13 de abril de 2021: a Polícia Federal conclui que não é possível confirmar a autenticidade das mensagens trocadas por Moro e Deltan e vazadas pelo The Intercept Brasil.

Estamos diante de um dos maiores absurdos da história brasileira. O tribunal mais alto do país, o Supremo Tribunal Federal, tomou uma decisão com base em provas que não provam nada. Aqueles que deveriam ser a nata do Judiciário, as mentes mais brilhantes, as carreiras mais estreladas, decidiram pela suspeição de Sergio Moro antes mesmo de a Polícia Federal emitir um laudo sobre as provas que embasaram a decisão. É o carro à frente dos bois em sua versão togada. É o retrato fiel de um país em que nada é levado a sério, em que o setor público é debochadamente ineficaz, incompetente e incapaz.

O tribunal mais alto do país, o Supremo Tribunal Federal, tomou uma decisão com base em provas que não provam nada

“Ah, mas ninguém conseguiria forjar uma quantidade tão grande de mensagens. O conteúdo certamente reflete os erros de Moro e justifica a decisão do STF.” Errado. O laudo da PF é bem claro: não é possível confirmar a autenticidade. Sendo assim, todo o conteúdo – todas as mensagens, letra a letra, vírgula a vírgula – deveria ser descartado.
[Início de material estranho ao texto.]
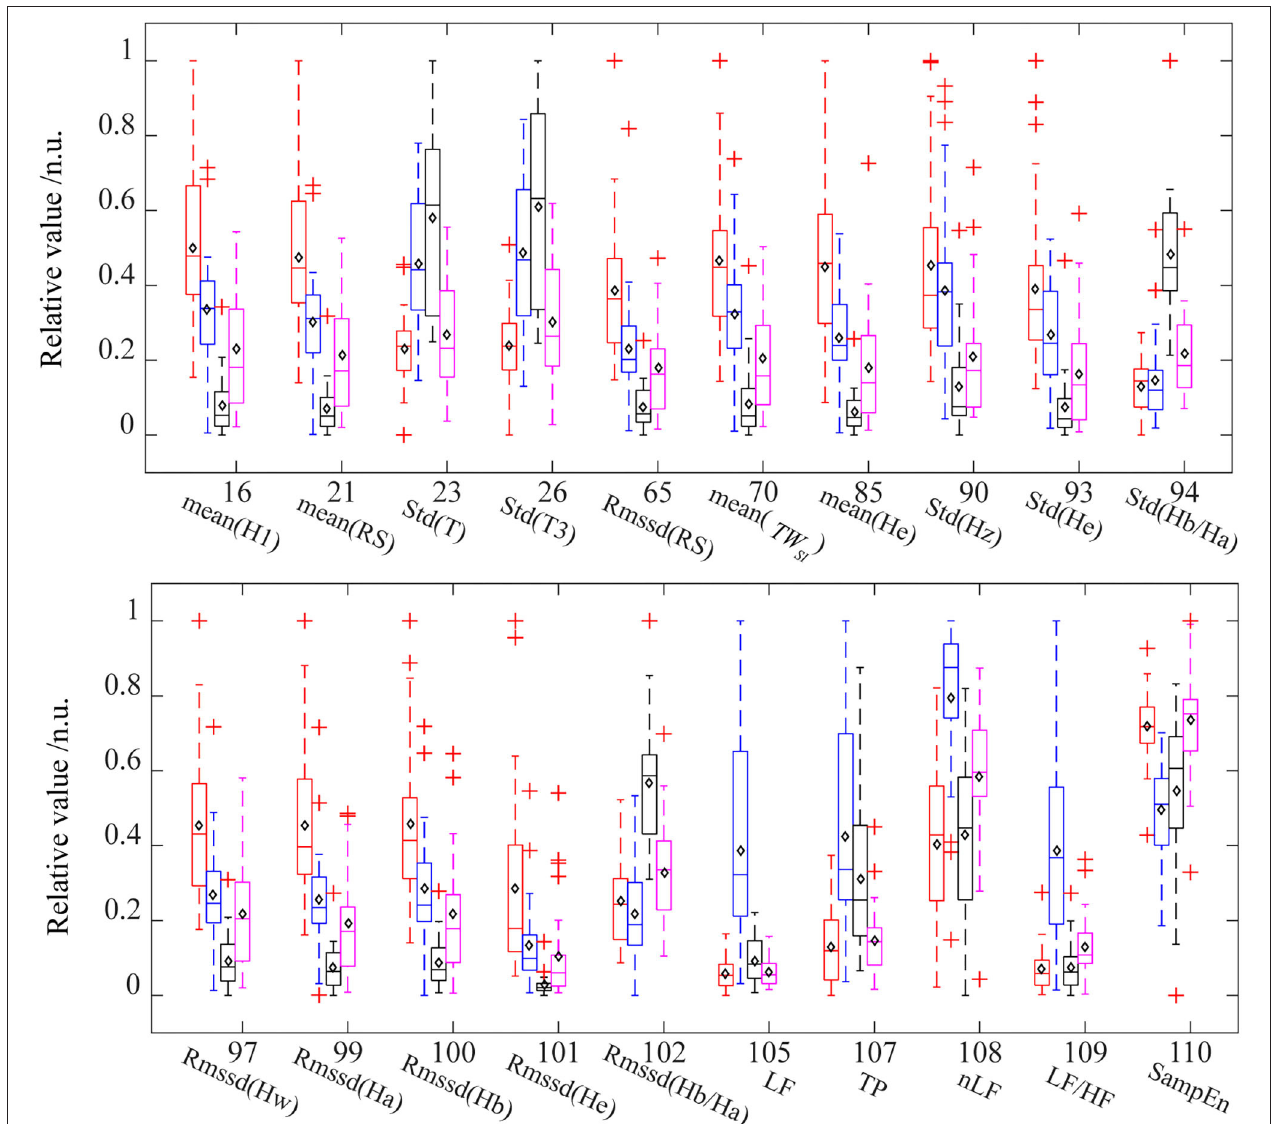
FIGURE 4 | The distribution of interpretation features in different ANS states. For each feature, the data were normalized between the four states. Red (baseline state, BSL), blue (slow deep breathing, SDB), black (cold pressor test, CPT), and pink (mental arithmetic test, MAT). The diamond mark represents the mean value. Std, standard deviations; Rmssd, root mean square of the successive difference; H1, height of the systolic peak; RS, rising slope of PPG; T, time span of the pulse; T3, diastolic time of the pulse; TW st , stress index; Hw, height of w point in VPG; Hz, height of z point in VPG; Ha, height of a point in APG; Hb, height of b point in APG; He, height of e point in APG; SampEn, sample entropy of pulse rate; LF, low-frequency power of PRV; TP, total power of PRV. nLF, normalized low-frequency power; LF/HF, ratio of LF to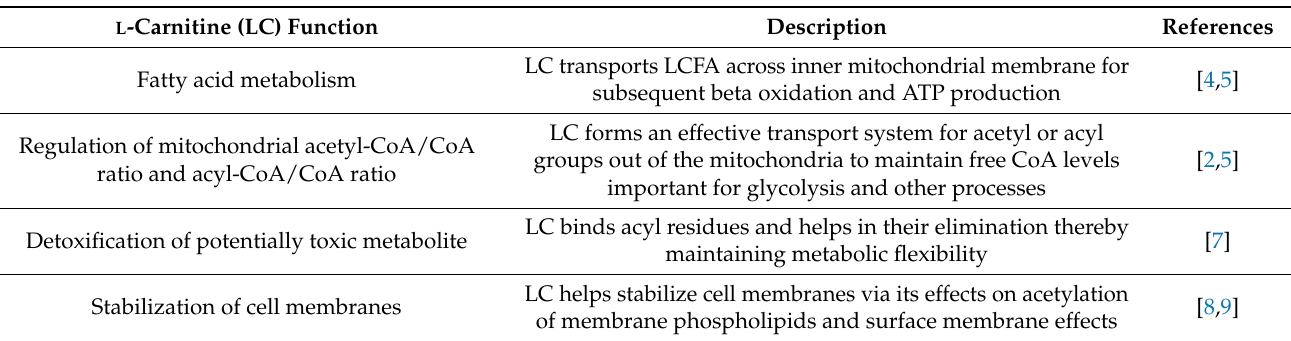
Table 1. Major L -carnitine functions in cellular Table 1. Major L-carnitine functions in cellular metabolism.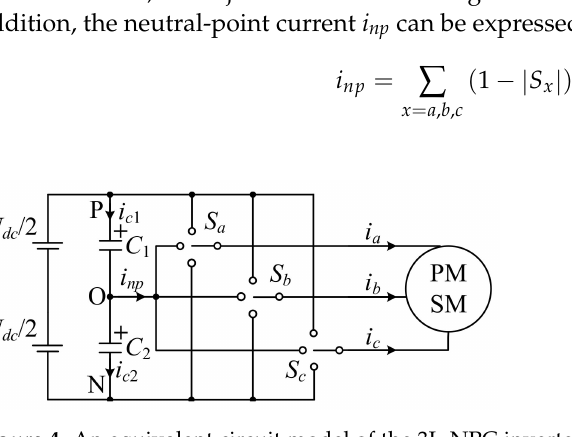
Figure 4. An equivalent circuit model of the 3L-NPC inverter-fed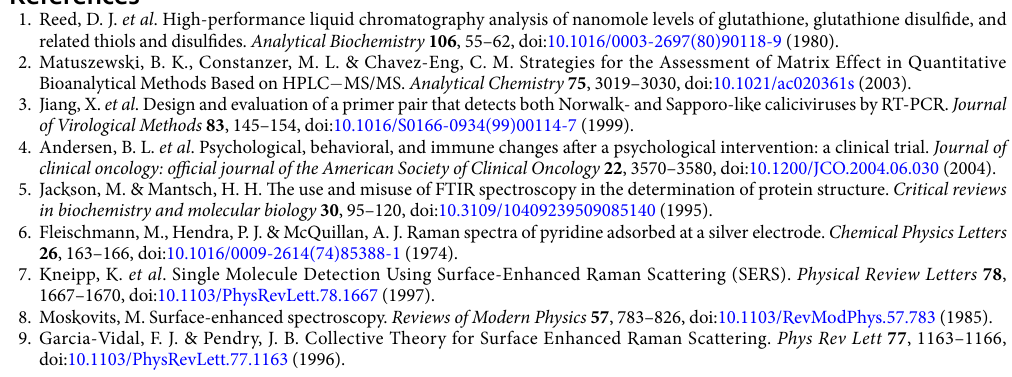
was equal to 10 nM, which met the demand of MG residue detection in fish farm water. Moreover, the results exhibited a strong linear dependence (R 2 = 0.999) from 10 nM to 100 μ M for MG quantitative analysis. In short, such a low-cost, high-sensitivity SERS substrate substantially outperformed the commercialized SERS substrate, and promised a rapid and accurate screening for both qualitative and quantitative analysis of toxic residue trace detection.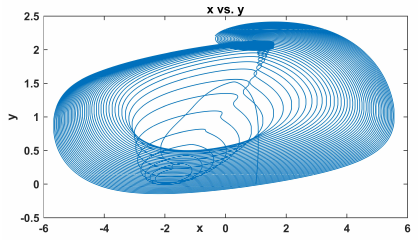
Figure 32. Recovery variable (right) with pa- rameter values a = 2, b = 1.5, c =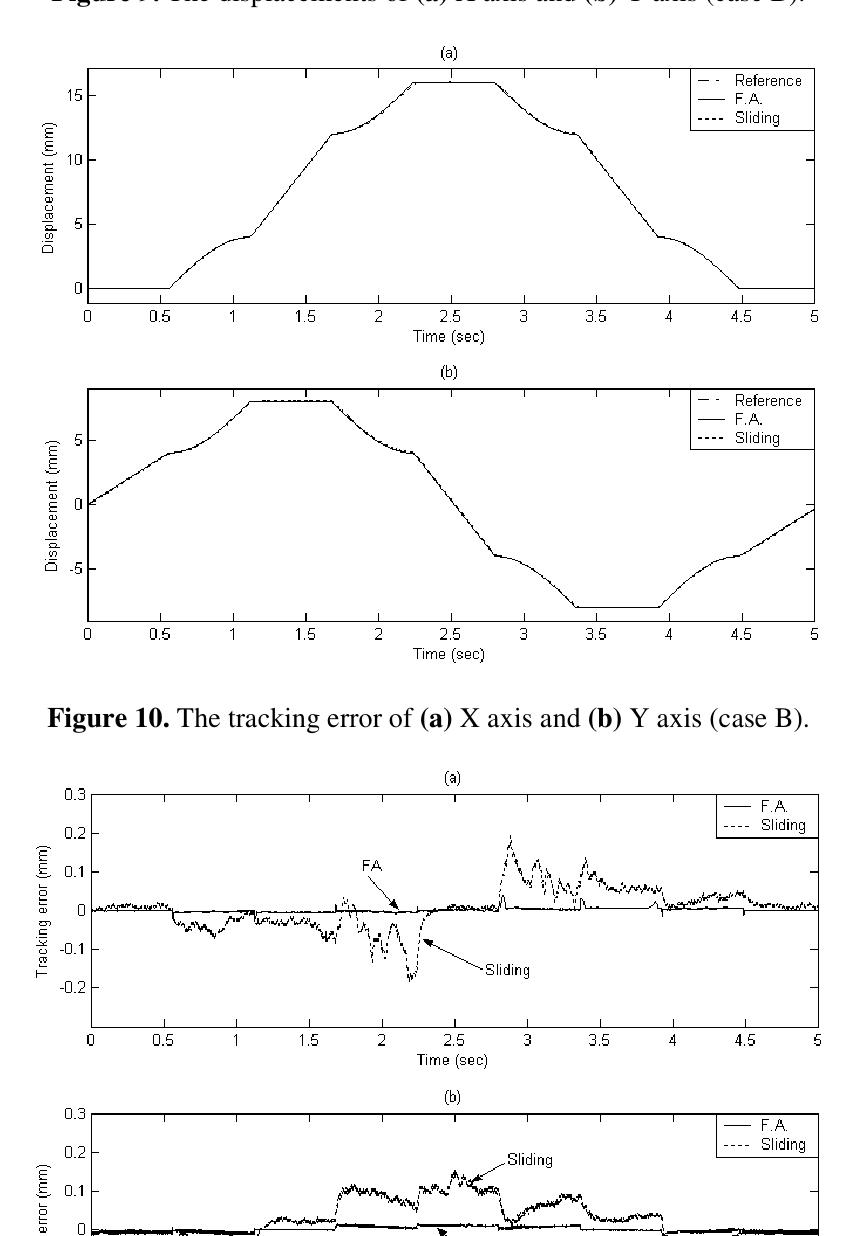
Figure 9. The displacements of (a) X axis and (b) Y axis (case B).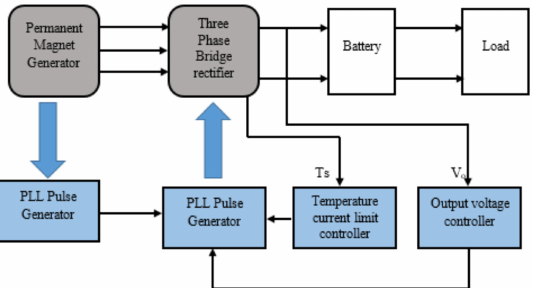
Figure 35. Variable frequency SCR controller block diagram “Reprinted from [37]”.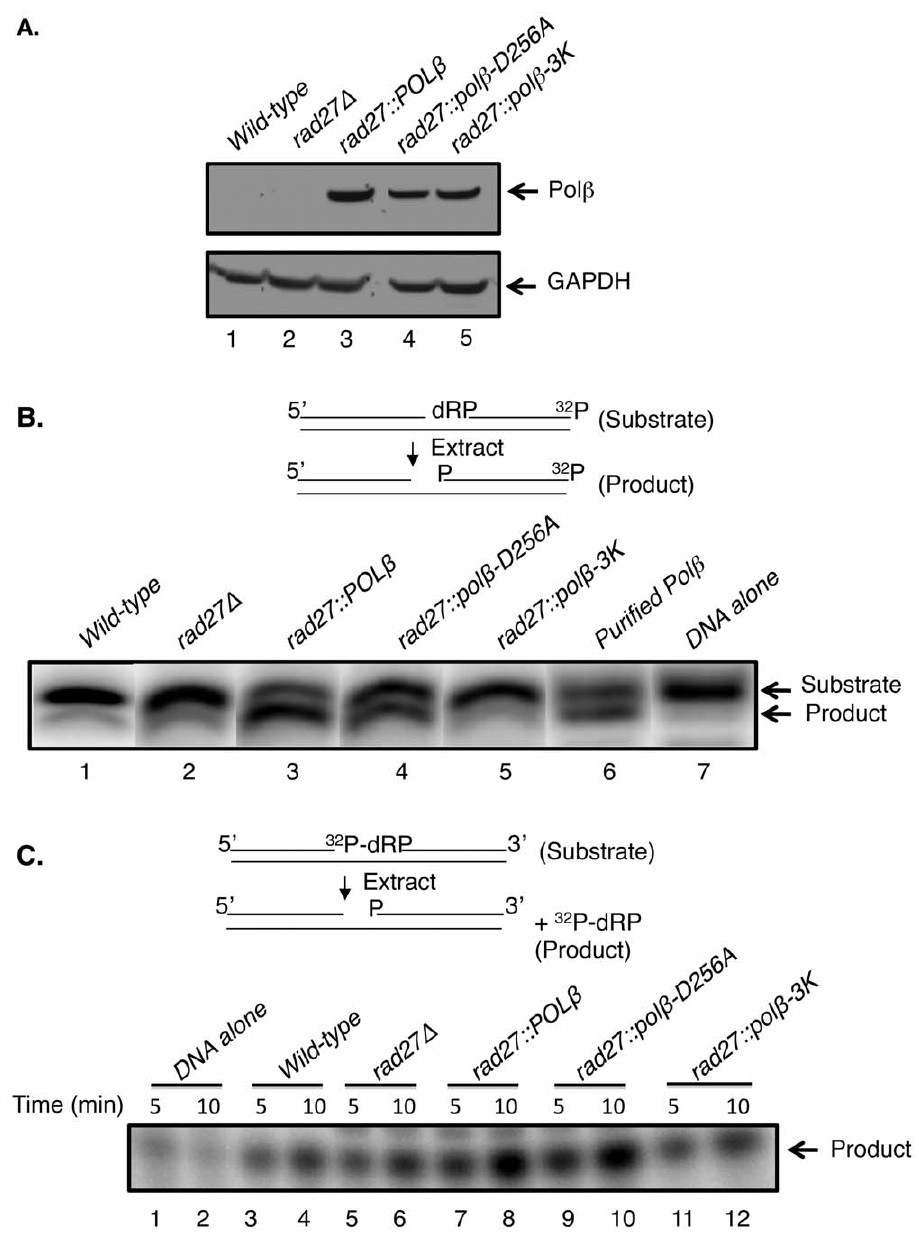
Figure 2. Expression of human POL b into S.cerevisiaerad27 mutants. (A) Immunoblot illustrating human Pol b expression in S. cerevisiae . Total extract protein was isolated (see Materials and Methods) from the indicated five strains. The indicated extracts (50 m l each) from wild-type (lane 1), rad27 D (lane 2), rad27::POL b (lane 3), rad27::pol b -D256A (lane 4), or rad27::pol b -3K (lane 5), respectively, were separated by SDS-PAGE, transferred to a nitrocellulose membrane, and probed either with an antibody against pol b (upper panel) or with an antibody against GAPDH (bottom panel). Bands corresponding to Pol b (39 kDa) were observed. GAPDH was used as a loading control. (B and C) 5 9 -dRP lyase assays. Schematic representations of the dRP lyase substrates (3 9 - or 5 9 -end 32 P-labeled) and the expected 32 P-labeled products formed as a result of lyase activity of the extract are illustrated. (B) DNA substrate (100 nM) was incubated with extracts from wild-type (lane 1), rad27 D (lane 2), rad27::POL b (lane 3), rad27::pol b -D256A (lane 4), and rad27::pol b -3K (lane 5), with purified Pol b (lane 6), or with DNA alone (lane 7). After a 15-min incubation at 35 u C, the DNA products were stabilized by NaBH 4 and analyzed as described under Material and Methods. The positions of the substrate and product are indicated. (C) 5 9 -end 32 P- labeled DNA substrate (100 nM) was incubated either with DNA alone (lanes 1–2) or with extracts from wild-type (lanes 3–4), rad27 D (lanes 5–6), rad27::POL b (lanes 7–8), rad27::pol b -D256A (lanes 9–10), and rad27::pol b -3K (lane11–12), respectively. After 5 and 10 min incubations at 35 u C, the DNA products were stabilized and processed as in (B). The position of the product is indicated. oligodeoxyribonucleotide (5 9 -UGTACGGATCCCCGGGTAC- respectively. A 34-mer (5 9 -GTACCCGGGGATCCG- 3 9 ) containing a uracil residue at the 5 9 -end or 3 9 -end was TACGGCGCATCAGCTGCAG-3 9 ) template was then annealed phosphorylated with Optikinase and [ c - 32 P]ATP or 3 9 -end with with 15-mer (5 9 -CTGCAGCTGATGCGC-3 9 ) and 19-mer 32 P- terminal deoxynucleotidyl transferase and [ a - 32 P] Cordycepin, labeled oligonucleotides by heating the solution at 90 u C for 3 min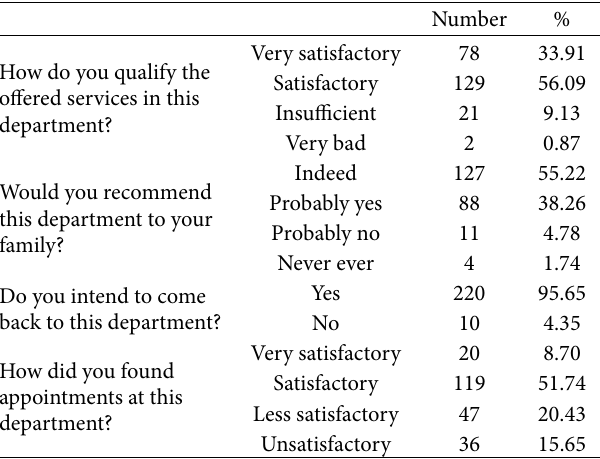
Table 2: Overall satisfaction of cancer patients (Hassan II CHU, Fez, 2017).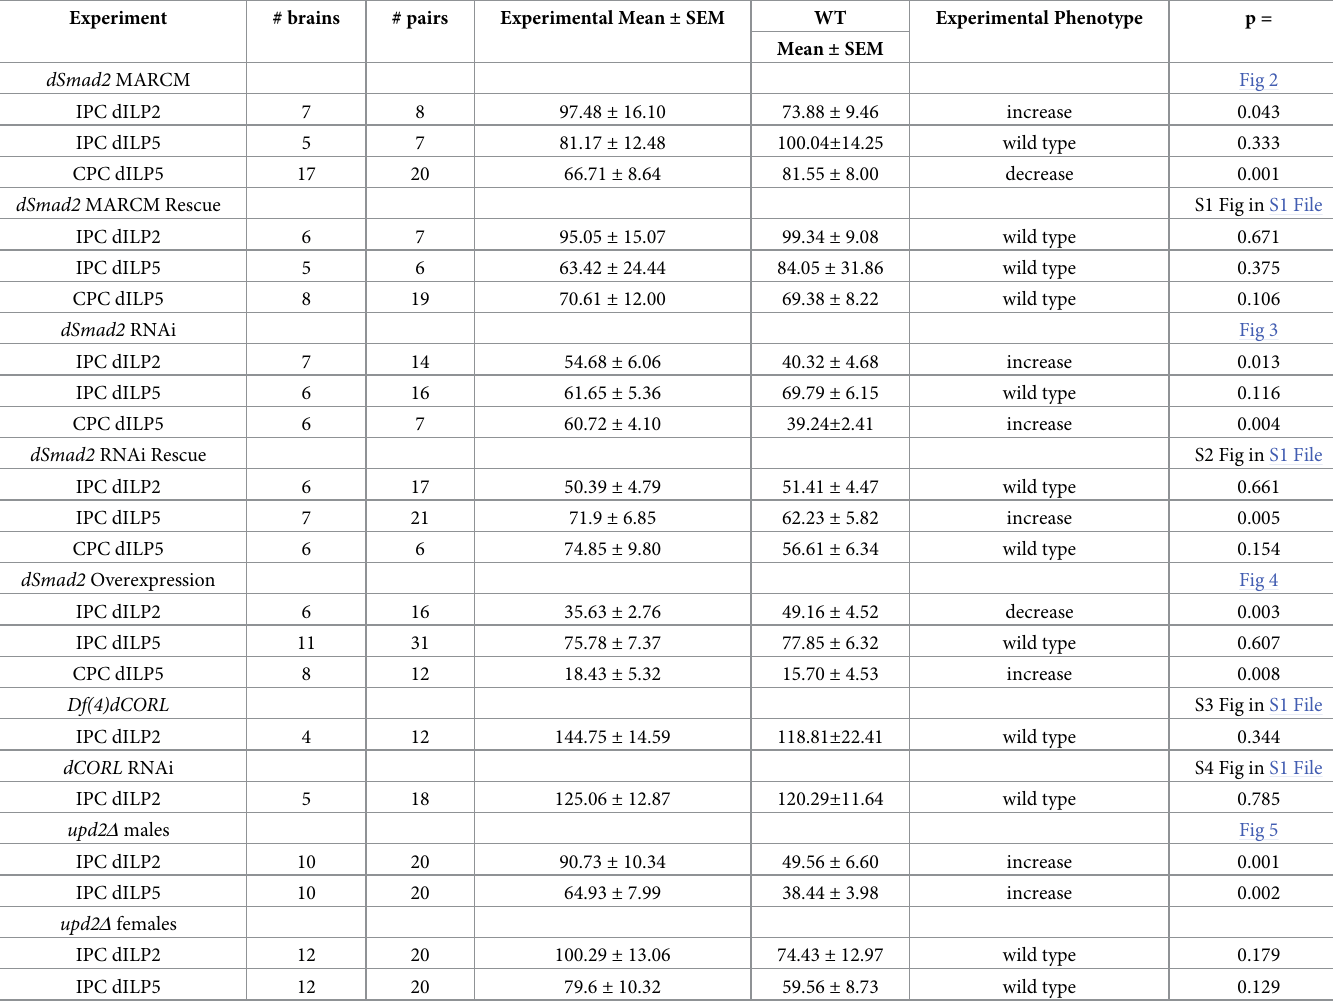
Table 1. Summary of mutant phenotypes for dILP2 & dILP5 pixel intensity in unmated adult female IPCs and CPCs.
Não se pode emitir julgamento honesto sobre algo que não seja autêntico e verdadeiro. Ainda que Moro e Deltan tenham escrito as mensagens exatamente como foram divulgadas, elas deveriam ser descartadas.

Ironicamente, se as mensagens forem verdadeiras, Moro terá sido vítima da mesma abordagem do Judiciário que usou para condenar Lula. O dobrar das regras, a falta de separação e sigilo entre as partes de um processo, o uso dos fins para justificar os meios. Se o caso contra Lula foi realmente montado sobre uma base frágil e dependente do relacionamento estreito entre juiz e procurador, a ação do Supremo, tomada com base em provas cuja autenticidade não pode ser comprovada, é apenas uma outra face do descaso para com a verdade que permeia os poderes políticos em nosso país.

Algumas semanas atrás, eu escrevi que o Brasil fez tudo errado na pandemia. A verdade é que o Brasil faz tudo errado, ponto. O sistema político é uma fábrica de corrupção, mas para mudá-lo é necessário o voto favorável de muitos corruptos. Nossa carga tributária é imensa, mas para diminui-la é necessário que o Estado abra mão de parte da sua arrecadação, parte essa que acaba no bolso dos corruptos. Para prender os corruptos, montou-se uma operação gigantesca, que levou a alma dos brasileiros que prezam pela honestidade. Agora, com a Lava Jato em xeque, de duas uma: ou ela foi montada “daquele jeito”, e está sendo atacada por causa de seus próprios erros, ou estamos diante de um contra-ataque dos corruptos. Minto, pode ser um pouco de cada coisa também.

Em meio a essa mar de lama, é realmente difícil vislumbrar uma saída. O que será de nós? Quem poderá nos salvar?

Bolsonaro não pode. Lula não pode. As Forças Armadas não podem. O STF não pode. E o Chapolim Colorado não existe. Nem o Super-Homem. Nem o Batman.

Sobramos nós, mas a maioria do nosso povo também não tem compromisso com a verdade. Não fosse assim, haveria mais políticos decentes. A matéria-prima é ruim mesmo. Temos Gérsons demais da conta.

No fim das contas, a piadinha fica cada vez mais verdadeira: a única saída é o aeroporto.